Nasce in Italia il registro dei crediti di carbonio forestali
Il registro dei crediti di carbonio diventa finalmente operativo. È servita la firma di due ministri – Francesco Lollobrigida per Agricoltura, Sovranità alimentare e Foreste, e Gilberto Pichetto Fratin per Ambiente e Sicurezza energetica – avvenuta lo scorso 17 dicembre per rendere disponibile uno strumento essenziale per dare nuova linfa alla gestione delle aree boschive italiane mettendo insieme le energie dei privati con l’interesse pubblico. «Sono orgoglioso di quello che si potrà fare grazie a questo decreto. I progetti delle aziende che dovranno essere certificati e avere una durata minima di vent’anni, saranno mirati a migliorare lo stato dei boschi», afferma il ministro Lollobrigida. «I nostri boschi – continua – troveranno nuova linfa grazie a una normativa chiara. È un passo avanti per curare l’ambiente con i fatti e non con gli slogan».
Crediti di carbonio: cosa sono e perché interessano l’agricoltura
I “crediti di carbonio” sono certificati che attestano la quantità di anidride carbonica (CO₂) assorbita o evitata grazie a pratiche virtuose sul territorio, rispetto ad una baseline. Nel settore agroforestale, queste pratiche includono ad esempio la gestione sostenibile del suolo, l’agro-forestazione, l’uso di ammendanti come la biochar, o interventi che aumentano lo stoccaggio del carbonio nei suoli e nella biomassa. Con la firma del decreto interministeriale si dà attuazione alla norma nata per permettere alle aziende agricole e forestali di partecipare al mercato volontario dei crediti di carbonio, valorizzando economicamente il loro impegno ambientale.
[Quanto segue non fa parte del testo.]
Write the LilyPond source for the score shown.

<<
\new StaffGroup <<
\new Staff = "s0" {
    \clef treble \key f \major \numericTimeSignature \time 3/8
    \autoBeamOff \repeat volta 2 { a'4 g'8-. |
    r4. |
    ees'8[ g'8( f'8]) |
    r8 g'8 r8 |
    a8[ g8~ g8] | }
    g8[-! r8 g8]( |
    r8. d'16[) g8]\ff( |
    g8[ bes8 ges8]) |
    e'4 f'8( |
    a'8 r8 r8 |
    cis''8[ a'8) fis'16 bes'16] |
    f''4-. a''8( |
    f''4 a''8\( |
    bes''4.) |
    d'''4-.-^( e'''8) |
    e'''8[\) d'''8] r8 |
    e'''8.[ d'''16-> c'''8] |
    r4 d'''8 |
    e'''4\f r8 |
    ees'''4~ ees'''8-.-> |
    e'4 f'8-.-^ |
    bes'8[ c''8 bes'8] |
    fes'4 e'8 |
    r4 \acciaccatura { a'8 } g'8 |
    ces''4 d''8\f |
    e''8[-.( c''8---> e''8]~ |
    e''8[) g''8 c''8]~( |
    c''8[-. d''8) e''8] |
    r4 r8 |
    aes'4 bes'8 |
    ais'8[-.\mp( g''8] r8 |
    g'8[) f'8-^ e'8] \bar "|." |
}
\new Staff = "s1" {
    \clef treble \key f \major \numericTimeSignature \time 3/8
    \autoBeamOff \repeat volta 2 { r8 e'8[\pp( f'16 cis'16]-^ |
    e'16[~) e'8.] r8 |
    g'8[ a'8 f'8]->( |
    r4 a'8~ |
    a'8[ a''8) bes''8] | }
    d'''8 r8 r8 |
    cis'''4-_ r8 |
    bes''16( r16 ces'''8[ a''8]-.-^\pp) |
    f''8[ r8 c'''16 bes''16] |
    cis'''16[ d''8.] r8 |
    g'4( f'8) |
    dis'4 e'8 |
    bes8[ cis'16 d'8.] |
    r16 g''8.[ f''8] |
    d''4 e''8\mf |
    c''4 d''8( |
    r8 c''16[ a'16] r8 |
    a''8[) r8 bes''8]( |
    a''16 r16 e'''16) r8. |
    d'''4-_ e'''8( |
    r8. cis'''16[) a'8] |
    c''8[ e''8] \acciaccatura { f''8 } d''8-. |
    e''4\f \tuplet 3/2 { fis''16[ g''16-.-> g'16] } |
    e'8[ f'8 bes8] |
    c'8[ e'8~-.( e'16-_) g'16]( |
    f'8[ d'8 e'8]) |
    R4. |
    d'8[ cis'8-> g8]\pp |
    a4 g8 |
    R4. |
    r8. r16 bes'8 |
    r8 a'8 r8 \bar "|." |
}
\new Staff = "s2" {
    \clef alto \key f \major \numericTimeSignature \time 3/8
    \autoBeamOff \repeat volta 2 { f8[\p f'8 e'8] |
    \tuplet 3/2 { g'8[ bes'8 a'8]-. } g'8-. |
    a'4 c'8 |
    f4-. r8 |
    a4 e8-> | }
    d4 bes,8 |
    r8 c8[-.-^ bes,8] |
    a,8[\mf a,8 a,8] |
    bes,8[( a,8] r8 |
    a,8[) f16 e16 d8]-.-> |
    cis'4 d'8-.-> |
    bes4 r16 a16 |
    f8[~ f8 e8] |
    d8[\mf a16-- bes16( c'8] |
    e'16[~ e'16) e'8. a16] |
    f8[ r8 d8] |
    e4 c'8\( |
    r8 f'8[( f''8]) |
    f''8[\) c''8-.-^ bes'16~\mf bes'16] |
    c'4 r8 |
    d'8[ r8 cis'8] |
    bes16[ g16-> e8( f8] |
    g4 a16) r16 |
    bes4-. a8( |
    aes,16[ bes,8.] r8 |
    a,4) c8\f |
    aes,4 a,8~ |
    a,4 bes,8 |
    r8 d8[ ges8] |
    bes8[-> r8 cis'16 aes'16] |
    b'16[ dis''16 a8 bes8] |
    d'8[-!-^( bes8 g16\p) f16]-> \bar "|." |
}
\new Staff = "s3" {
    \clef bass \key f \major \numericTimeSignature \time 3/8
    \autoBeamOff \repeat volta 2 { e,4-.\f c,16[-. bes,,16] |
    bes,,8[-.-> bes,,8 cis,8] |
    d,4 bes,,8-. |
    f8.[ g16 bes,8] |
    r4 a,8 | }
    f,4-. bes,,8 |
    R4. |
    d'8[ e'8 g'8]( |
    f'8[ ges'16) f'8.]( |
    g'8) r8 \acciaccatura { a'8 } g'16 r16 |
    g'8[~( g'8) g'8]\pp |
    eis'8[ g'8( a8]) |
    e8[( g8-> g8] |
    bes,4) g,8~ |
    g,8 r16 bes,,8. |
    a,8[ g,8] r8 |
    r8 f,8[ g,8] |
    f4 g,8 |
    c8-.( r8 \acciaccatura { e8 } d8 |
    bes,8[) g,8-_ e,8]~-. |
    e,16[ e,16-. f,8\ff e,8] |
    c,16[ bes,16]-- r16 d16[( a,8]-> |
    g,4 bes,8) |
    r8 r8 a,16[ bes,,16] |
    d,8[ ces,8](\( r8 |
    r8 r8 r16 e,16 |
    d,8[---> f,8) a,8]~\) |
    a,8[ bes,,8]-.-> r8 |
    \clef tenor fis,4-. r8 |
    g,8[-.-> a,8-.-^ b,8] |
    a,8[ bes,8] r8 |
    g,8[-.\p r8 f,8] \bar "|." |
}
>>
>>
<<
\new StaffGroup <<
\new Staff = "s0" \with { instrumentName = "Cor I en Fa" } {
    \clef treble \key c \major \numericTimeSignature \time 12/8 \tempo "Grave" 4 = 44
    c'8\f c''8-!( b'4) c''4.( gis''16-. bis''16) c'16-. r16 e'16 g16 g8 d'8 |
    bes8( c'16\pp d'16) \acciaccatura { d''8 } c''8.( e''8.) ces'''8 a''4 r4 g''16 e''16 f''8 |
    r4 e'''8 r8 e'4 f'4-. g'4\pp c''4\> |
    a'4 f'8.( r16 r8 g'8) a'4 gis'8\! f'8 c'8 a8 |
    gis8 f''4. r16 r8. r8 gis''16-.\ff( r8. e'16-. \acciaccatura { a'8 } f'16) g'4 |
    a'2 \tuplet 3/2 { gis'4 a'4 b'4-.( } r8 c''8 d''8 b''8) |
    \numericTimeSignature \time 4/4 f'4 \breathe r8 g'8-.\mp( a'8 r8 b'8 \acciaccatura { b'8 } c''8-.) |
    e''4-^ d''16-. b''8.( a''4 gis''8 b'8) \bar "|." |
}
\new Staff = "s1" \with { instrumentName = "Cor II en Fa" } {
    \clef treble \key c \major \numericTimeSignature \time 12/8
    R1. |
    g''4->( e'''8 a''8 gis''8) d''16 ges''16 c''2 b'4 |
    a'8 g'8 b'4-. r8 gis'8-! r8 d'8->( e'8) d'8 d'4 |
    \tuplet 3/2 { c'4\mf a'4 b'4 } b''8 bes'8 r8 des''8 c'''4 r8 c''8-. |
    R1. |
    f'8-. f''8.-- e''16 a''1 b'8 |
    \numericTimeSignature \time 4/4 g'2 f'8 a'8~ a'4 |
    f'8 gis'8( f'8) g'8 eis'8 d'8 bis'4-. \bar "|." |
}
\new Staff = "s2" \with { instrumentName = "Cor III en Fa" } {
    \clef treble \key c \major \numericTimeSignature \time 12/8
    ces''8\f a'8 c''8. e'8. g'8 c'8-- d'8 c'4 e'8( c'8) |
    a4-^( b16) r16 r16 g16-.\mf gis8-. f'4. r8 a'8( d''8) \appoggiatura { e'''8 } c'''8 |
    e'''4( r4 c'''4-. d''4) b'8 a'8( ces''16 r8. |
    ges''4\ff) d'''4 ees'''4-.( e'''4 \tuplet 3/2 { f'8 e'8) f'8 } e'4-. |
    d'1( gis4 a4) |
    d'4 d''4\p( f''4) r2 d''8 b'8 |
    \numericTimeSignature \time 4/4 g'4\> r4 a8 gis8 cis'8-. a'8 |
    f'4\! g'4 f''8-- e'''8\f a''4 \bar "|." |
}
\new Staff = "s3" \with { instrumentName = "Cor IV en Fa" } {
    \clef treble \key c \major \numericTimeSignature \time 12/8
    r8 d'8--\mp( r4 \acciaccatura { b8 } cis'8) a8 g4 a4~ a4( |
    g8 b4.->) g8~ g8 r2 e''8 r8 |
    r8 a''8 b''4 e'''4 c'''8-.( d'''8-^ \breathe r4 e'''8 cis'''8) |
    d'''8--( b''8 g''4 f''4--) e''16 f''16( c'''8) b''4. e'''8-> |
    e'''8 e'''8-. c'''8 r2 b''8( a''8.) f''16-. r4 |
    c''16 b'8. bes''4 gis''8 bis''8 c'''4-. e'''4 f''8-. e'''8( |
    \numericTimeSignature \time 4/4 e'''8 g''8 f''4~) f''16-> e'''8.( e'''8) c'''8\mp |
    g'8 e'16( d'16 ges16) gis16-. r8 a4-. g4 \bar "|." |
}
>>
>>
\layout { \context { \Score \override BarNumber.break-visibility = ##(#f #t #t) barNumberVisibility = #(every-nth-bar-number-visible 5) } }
In Italia ci sono 10 milioni di ettari di boschi e da oggi possono trarre beneficio dalle imprese che vogliono contribuire a contrastare il cambiamento climatico con azioni virtuose da realizzare migliorando il nostro patrimonio verde. Con il decreto firmato nelle corse settimane, dunque, nasce il “Registro nazionale dei crediti di carbonio volontari” che, tenuto dal Crea, attua un’iniziativa legislativa del presidente della commissione Agricoltura del Senato, Luca De Carlo. L’Italia ha così uno strumento in più di contrasto al fenomeno del cosiddetto “greenwashing” e che potrà migliorare sensibilmente la gestione dei boschi.
Le linee guida indicate nel decreto
Nelle linee guida indicate all’interno decreto si stabiliscono i requisiti per ottenere l’iscrizione dei “crediti di carbonio” nel registro, certificati che corrispondono alla capacità di immagazzinare anidride carbonica sulla base di un progetto di cura delle aree boschive controllato e certificato secondo meccanismi trasparenti e affidabili.
Le linee guida prevedono che i crediti di carbonio da iscrivere nel registro siano corrispondenti a:
- una gestione dell’area boschiva che apporti attività aggiuntive rispetto alla mera conservazione prevista dalla normativa in vigore e già oggi obbligatoria;
- un progetto di gestione dell’area boschiva di almeno vent’anni, certificato da un ente terzo accredito (non diversamente da quanto accade per le Dop e le Igp e la produzione biologica).
Il credito generato potrà essere ceduto ai terzi dopo almeno cinque anni dal suo avvio e dopo l’iscrizione nel Registro. In questo modo potrà, quindi, essere generato valore sia per i proprietari e gestori dell’area boschiva, ma anche per le comunità locali e lo Stato. Considerato che il reddito derivante dalla cessione dei crediti di carbonio viene trattato come reddito agrario nei limiti delle attività agricole, siamo di fronte a una misura per migliorare la tutela del territorio e che guarda alle esigenze delle aree interne, che potranno avere nuovi partner per sostenere le politiche di gestione del patrimonio boschivo.